Traditional GraphRAG indexing, with all graph construction and summarization performed by a language model. Provides highest quality but slower performance.
Fast
str
default:"fast"
Fast indexing, using NLP for graph construction and language model for summarization. Significantly faster than standard indexing.
StandardUpdate
str
default:"standard-update"
Incremental update with standard indexing. Updates an existing index with new documents using LLM-based extraction.
FastUpdate
str
default:"fast-update"
Incremental update with fast indexing. Updates an existing index with new documents using NLP-based extraction.

Example

from graphrag.config.enums import IndexingMethod

# Use in indexing configuration
method = IndexingMethod.Fast

NounPhraseExtractorType

Enum for the noun phrase extractor options used in NLP-based graph extraction. Module: graphrag.config.enums Base class: str, Enum

Values

RegexEnglish
str
default:"regex_english"
Standard extractor using regex. Fastest option, but limited to English language text.
Syntactic
str
default:"syntactic_parser"
Noun phrase extractor based on dependency parsing and named entity recognition (NER) using SpaCy. More accurate than regex but slower.
CFG
str
default:"cfg"
Noun phrase extractor combining context-free grammar (CFG) based noun-chunk extraction and NER. Balanced approach between speed and accuracy.

Example

from graphrag.config.enums import NounPhraseExtractorType

# Use in NLP extraction configuration
extractor = NounPhraseExtractorType.RegexEnglish

ModularityMetric

Enum for the modularity metric to use in graph clustering.
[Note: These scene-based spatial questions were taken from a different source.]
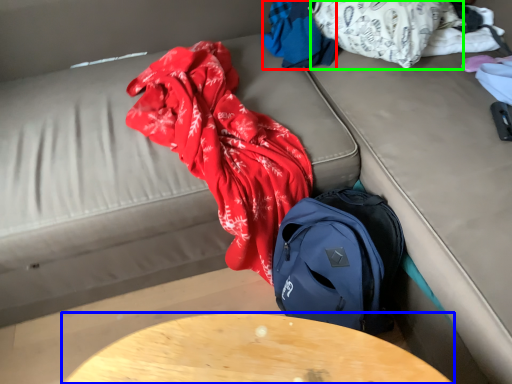
Question: Which object is positioned farthest from clothing (highlighted by a red box)? Select from table (highlighted by a blue box) and clothing (highlighted by a green box).

Choices:
 (A) table
 (B) clothing

Answer: (A)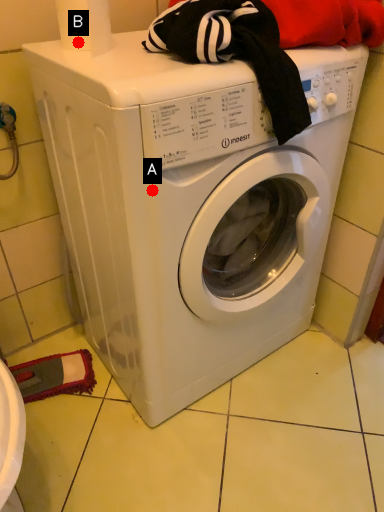
Question: Two points are circled on the image, labeled by A and B beside each circle. Which of the following is the closest to the observer?

Choices:
 (A) A is closer
 (B) B is closer

Answer: (A)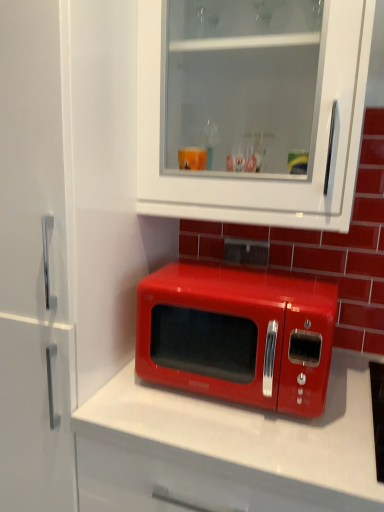
Question: From the image's perspective, is white glossy cabinet at upper center located above glossy red microwave at center?

Choices:
 (A) no
 (B) yes

Answer: (B)

Question: Can you confirm if white glossy cabinet at upper center is smaller than glossy red microwave at center?

Choices:
 (A) no
 (B) yes

Answer: (A)

Question: From a real-world perspective, is white glossy cabinet at upper center on glossy red microwave at center?

Choices:
 (A) no
 (B) yes

Answer: (B)

Question: Is the surface of white glossy cabinet at upper center in direct contact with glossy red microwave at center?

Choices:
 (A) yes
 (B) no

Answer: (B)

Question: Does white glossy cabinet at upper center come behind glossy red microwave at center?

Choices:
 (A) yes
 (B) no

Answer: (B)

Question: Can you confirm if white glossy cabinet at upper center is taller than glossy red microwave at center?

Choices:
 (A) no
 (B) yes

Answer: (B)

Question: Is glossy red microwave at center turned away from white glossy cabinet at upper center?

Choices:
 (A) yes
 (B) no

Answer: (B)

Question: Does glossy red microwave at center have a greater width compared to white glossy cabinet at upper center?

Choices:
 (A) no
 (B) yes

Answer: (B)

Question: Does glossy red microwave at center have a greater height compared to white glossy cabinet at upper center?

Choices:
 (A) yes
 (B) no

Answer: (B)

Question: Is glossy red microwave at center smaller than white glossy cabinet at upper center?

Choices:
 (A) yes
 (B) no

Answer: (A)

Question: From the image's perspective, is glossy red microwave at center under white glossy cabinet at upper center?

Choices:
 (A) no
 (B) yes

Answer: (B)

Question: Would you say glossy red microwave at center contains white glossy cabinet at upper center?

Choices:
 (A) no
 (B) yes

Answer: (A)

Question: Looking at the image, does glossy red microwave at center seem bigger or smaller compared to white glossy cabinet at upper center?

Choices:
 (A) big
 (B) small

Answer: (B)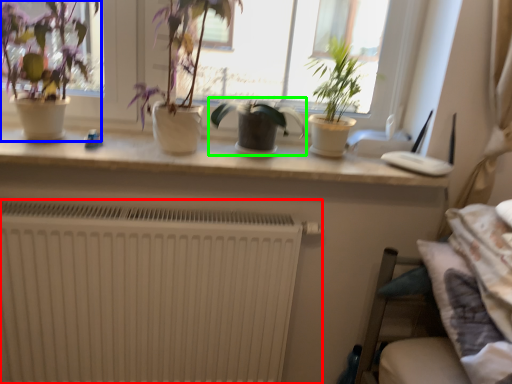
Question: Which object is the closest to the radiator (highlighted by a red box)? Choose among these: houseplant (highlighted by a blue box) or houseplant (highlighted by a green box).

Choices:
 (A) houseplant
 (B) houseplant

Answer: (A)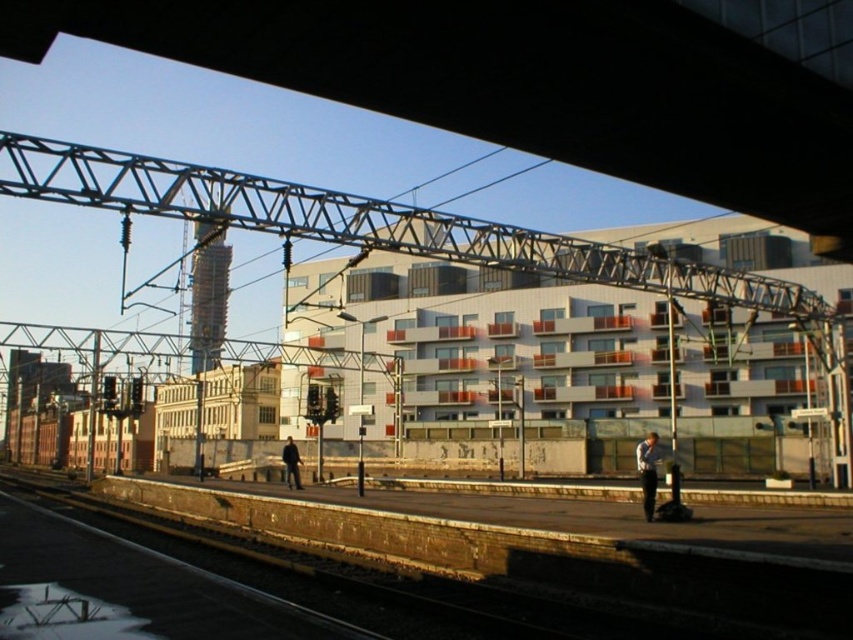
You are a photographer standing on the train station platform. You see a person wearing a light blue shirt at lower right and dark blue jeans at center. Which clothing item is higher in the scene?

The light blue shirt at lower right is located above the dark blue jeans at center in the scene.

You are a photographer standing on the train station platform. You want to take a photo of the light blue shirt at lower right and the dark blue jeans at center. Which object should you zoom in more on to ensure both appear clearly in the photo?

You should zoom in more on the dark blue jeans at center because the light blue shirt at lower right is larger in size, so zooming more on the smaller dark blue jeans at center will help both appear clearly in the photo.

You are standing on the train station platform and want to determine the relative positions of two points marked on the platform. The first point is at coordinates point (654, 492) and the second point is at point (294, 486). Which point is closer to you?

Point (654, 492) is closer to the viewer than point (294, 486).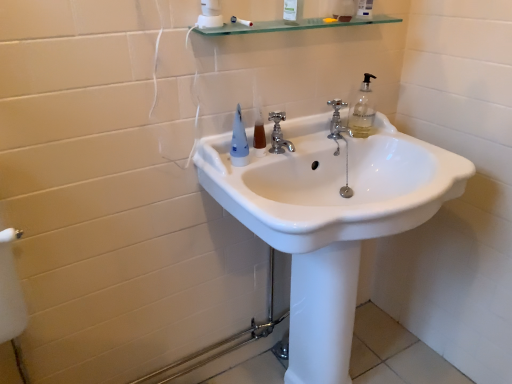
Question: Does translucent plastic mouthwash at center have a lesser height compared to polished chrome faucet at center, which ranks as the 1th tap in front-to-back order?

Choices:
 (A) no
 (B) yes

Answer: (B)

Question: Considering the relative positions of translucent plastic mouthwash at center and polished chrome faucet at center, which ranks as the 1th tap in front-to-back order, in the image provided, is translucent plastic mouthwash at center to the left of polished chrome faucet at center, which ranks as the 1th tap in front-to-back order, from the viewer's perspective?

Choices:
 (A) no
 (B) yes

Answer: (B)

Question: From a real-world perspective, is translucent plastic mouthwash at center physically above polished chrome faucet at center, which ranks as the 1th tap in front-to-back order?

Choices:
 (A) yes
 (B) no

Answer: (B)

Question: Is translucent plastic mouthwash at center positioned far away from polished chrome faucet at center, the second tap when ordered from right to left?

Choices:
 (A) no
 (B) yes

Answer: (A)

Question: Is translucent plastic mouthwash at center outside of polished chrome faucet at center, the 1th tap from the left?

Choices:
 (A) no
 (B) yes

Answer: (B)

Question: From a real-world perspective, is white glossy sink at center above or below translucent plastic mouthwash at center?

Choices:
 (A) below
 (B) above

Answer: (A)

Question: Looking at their shapes, would you say white glossy sink at center is wider or thinner than translucent plastic mouthwash at center?

Choices:
 (A) thin
 (B) wide

Answer: (B)

Question: Considering the positions of point (285, 157) and point (256, 109), is point (285, 157) closer or farther from the camera than point (256, 109)?

Choices:
 (A) closer
 (B) farther

Answer: (A)

Question: In the image, is white glossy sink at center positioned in front of or behind translucent plastic mouthwash at center?

Choices:
 (A) front
 (B) behind

Answer: (A)

Question: Considering the positions of translucent plastic mouthwash at center and polished chrome faucet at center, the 1th tap positioned from the right, in the image, is translucent plastic mouthwash at center wider or thinner than polished chrome faucet at center, the 1th tap positioned from the right,?

Choices:
 (A) thin
 (B) wide

Answer: (A)

Question: From a real-world perspective, is translucent plastic mouthwash at center positioned above or below polished chrome faucet at center, which is the 2th tap from left to right?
Module: graphrag.config.enums Base class: str, Enum

Values

Graph
str
default:"graph"
Graph modularity metric. Standard modularity calculation for community detection.
LCC
str
default:"lcc"
Largest connected component modularity metric.
WeightedComponents
str
default:"weighted_components"
Weighted components modularity metric. Takes edge weights into account when calculating modularity.

Example

from graphrag.config.enums import ModularityMetric

# Use in clustering configuration
metric = ModularityMetric.Graph

Usage in configuration

Enums are used throughout the GraphRAG configuration to provide type safety and validation:
# settings.yaml example
reporting:
  type: file  # Uses ReportingType.file
  base_dir: logs

async_mode: threaded  # Uses AsyncType.Threaded

extract_graph_nlp:
  text_analyzer:
    extractor_type: regex_english  # Uses NounPhraseExtractorType.RegexEnglish
When loading configuration, string values are automatically converted to the appropriate enum types.